When the beans are tender, stir in the remaining onions/celery/bell pepper, tomato paste, Worcestershire sauce, and hot sauce. Return to a boil on the stove, and turn heat down to a slow simmer. Cook, partially covered, another 30-60 minutes. For even creamier beans, you can also mash some of the beans using a wooden spoon. Taste; you'll probably need to add more salt. Start with 1/2 teaspoon and add more if necessary. You can also season with additional Worcestershire and/or hot sauce, 1/2 teaspoon at a time.

Serve over hot rice, garnished with parsley, grated cheese, and green onions. Pass extra hot sauce at the table.

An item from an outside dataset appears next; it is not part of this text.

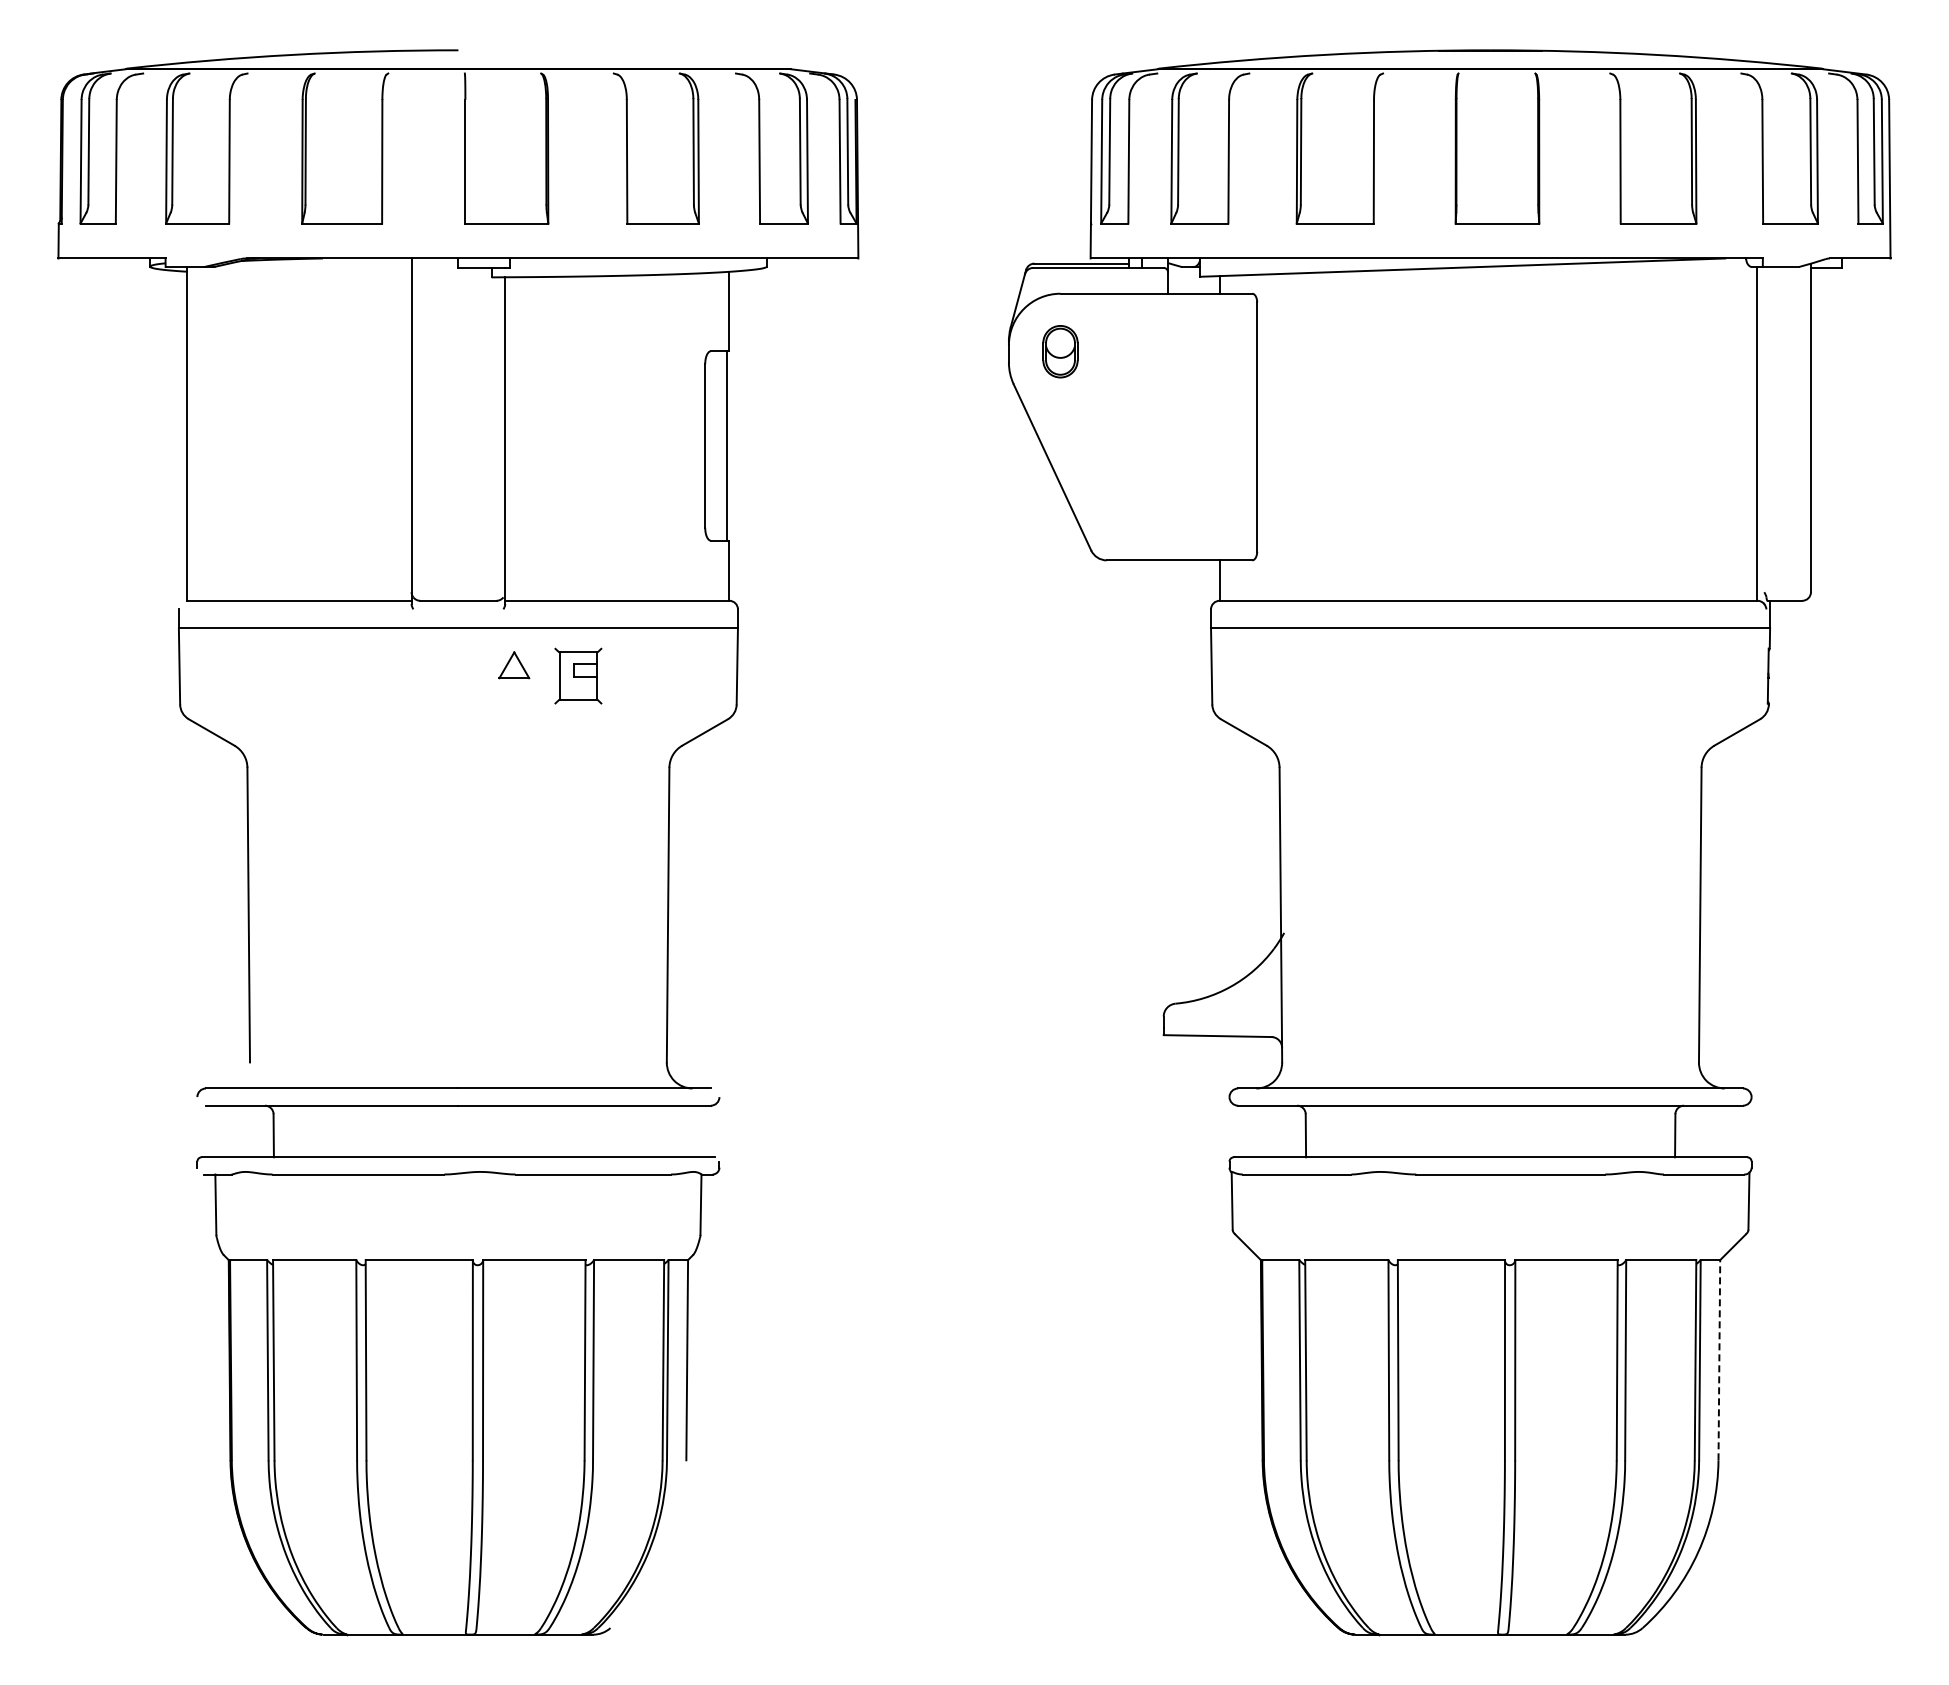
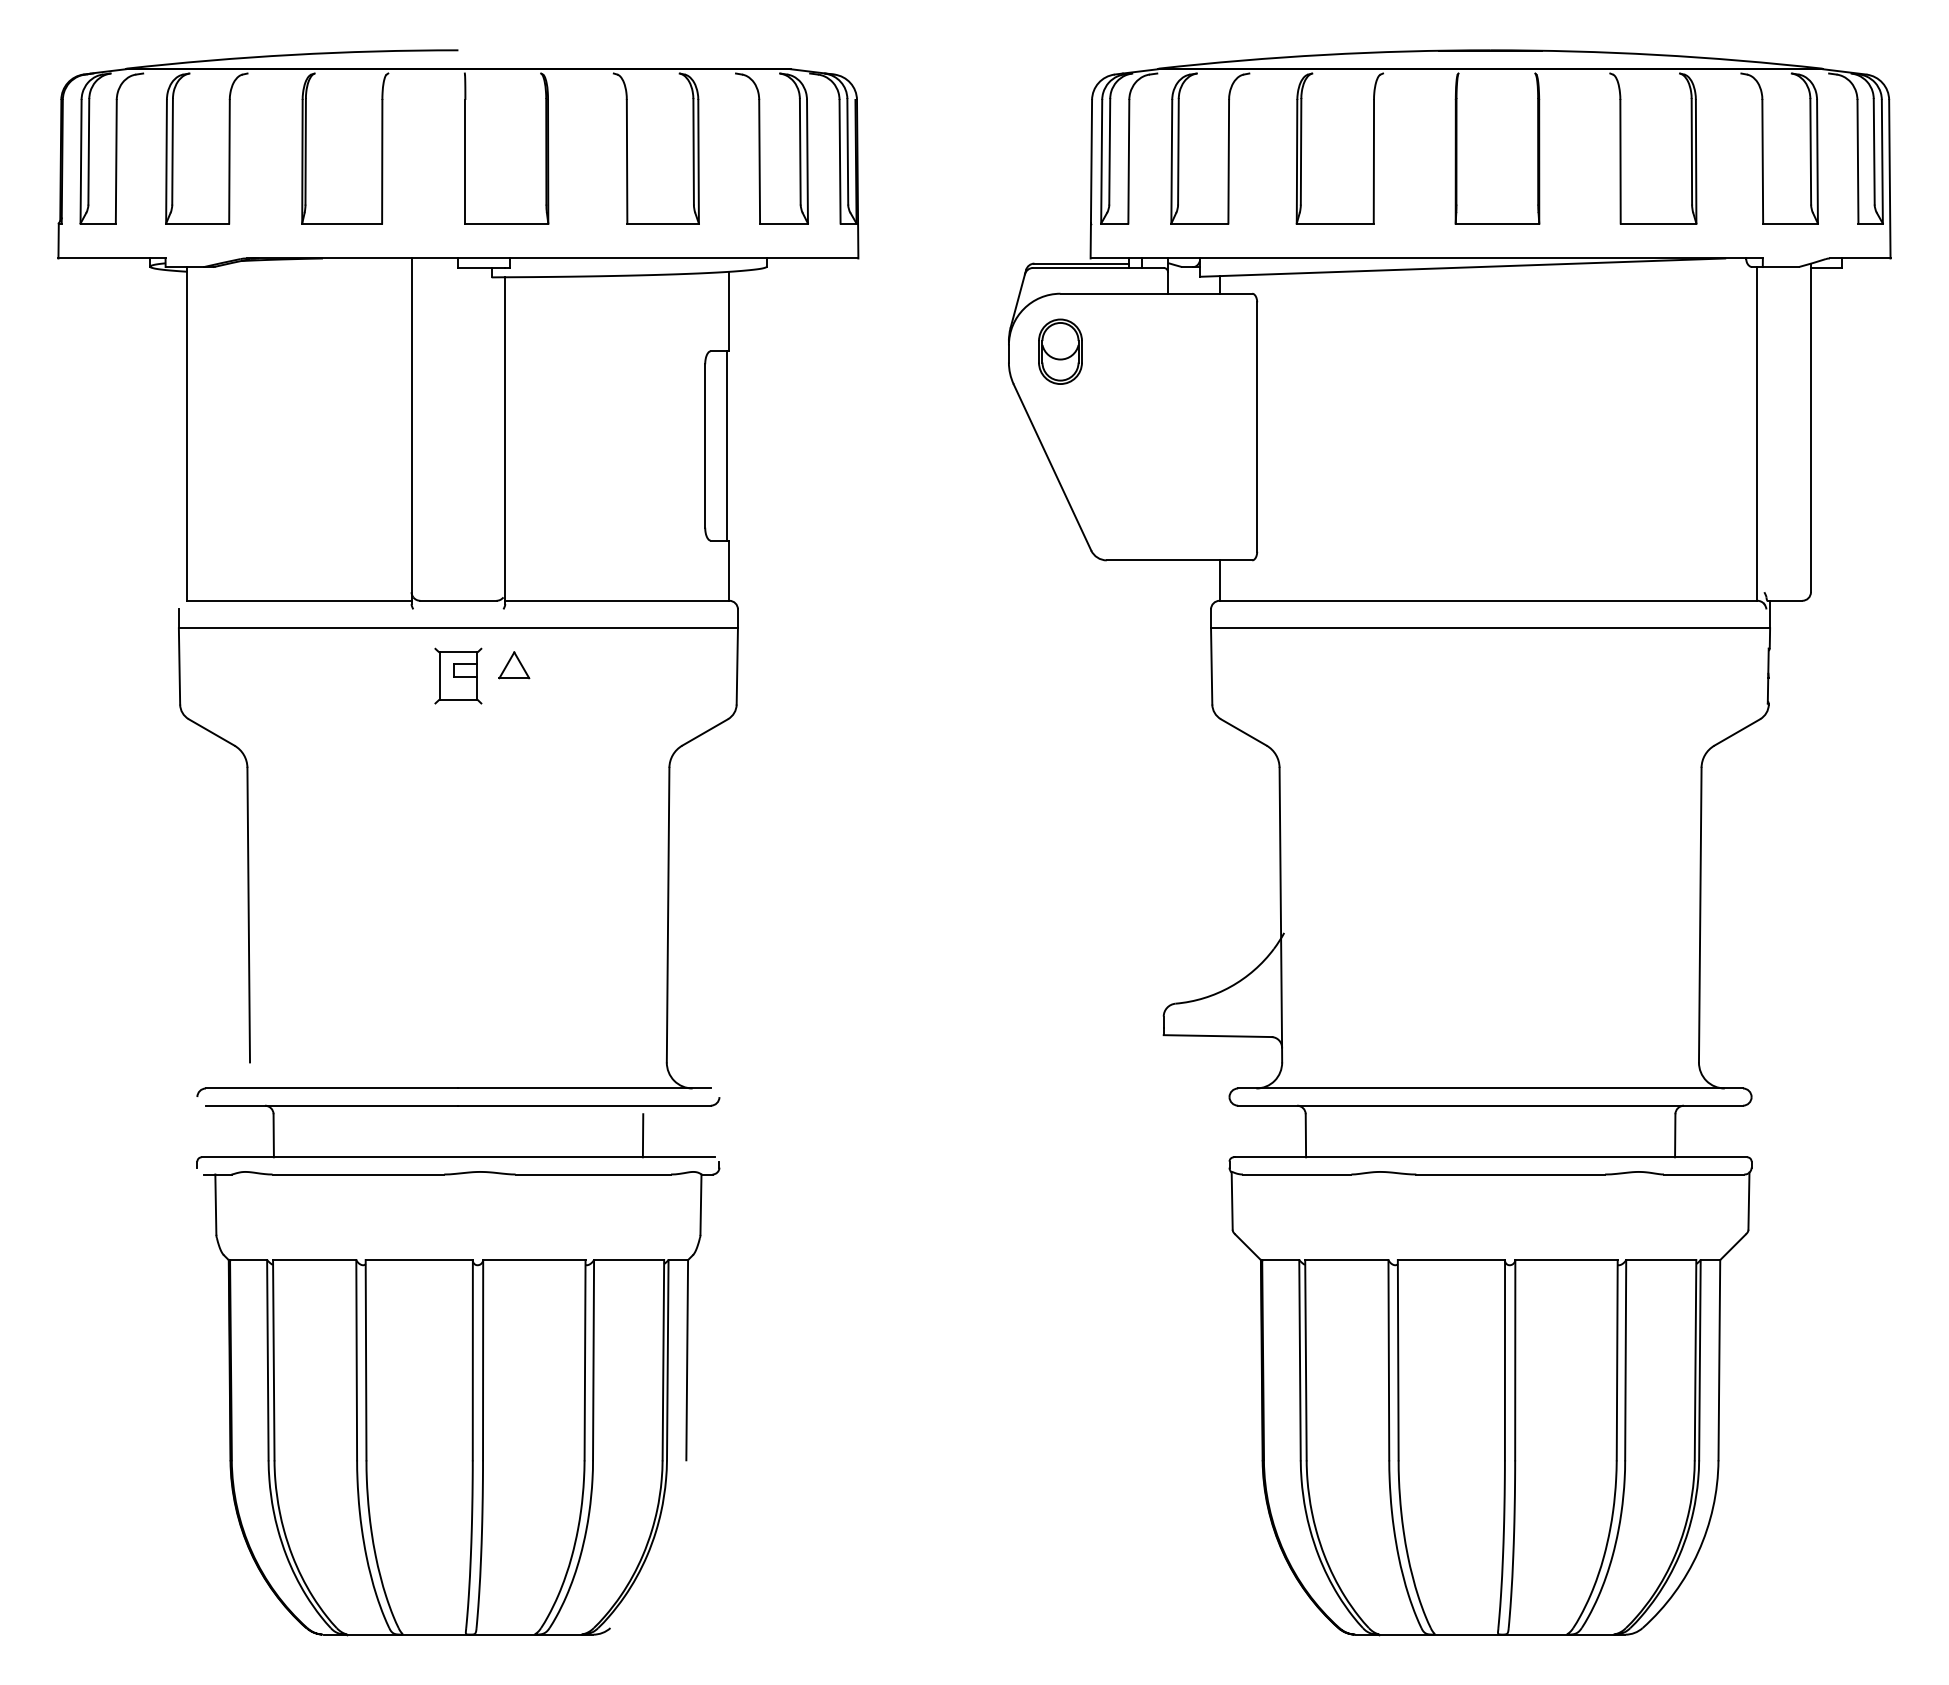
part at (1060, 351) size: 37x54 px -> 45x67 px
part at (578, 675) position: (578, 675) -> (458, 675)
line at (642, 1135): none -> present
line at (1719, 1359): dashed -> solid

More traditional, meat-laden rice beans and rice: If you'd like, begin by browning 1/2 cup chopped andouille sausage. Once browned, proceed by sweating half of the vegetables. You will want to cut back on the salt, cayenne and hot sauce, depending on how seasoned your sausage is. Proceed as normal, otherwise. And for a richer, more savory version, you could also simmer smoked meat, such as a small ham hock, with the beans. Add an additional 1-2 cups of water to the beans, along with the ham hock, and wait to add salt until the end.


Lan said...

Hi honey,
It sounds healthy and delicious.I wish that your father and Lynh would eat it.It's kind of taxing that here we have 3 people in the same household with 3 radically different food preferences: Mexican, Vietnamese and LFJ cuisine.GTG

Liz in DC said...

This inspired me to make red beans and rice tonight, and because I had all the ingredients on hand besides ham hocks/andouille, ours will be meatless too. It smells/looks awesome! Which hot sauce do you use for this? I really recommend Marie Sharp's habanero hot sauce, if you haven't already tried it!

Mark said...

Thanks for the hot sauce recommendation. I'll look for it! we always use Crystal on red beans and rice -- it's more peppery than vinegary.

Alex said...

I made beans from scratch using this recipe (for the first time ever). Everyone loved it! From picky kids who especially appreciated the cheese to my wife who loves beans to our neighbor who drowned his in hot sauce. I found this blog while randomly googling and am now looking forward to trying other recipes now.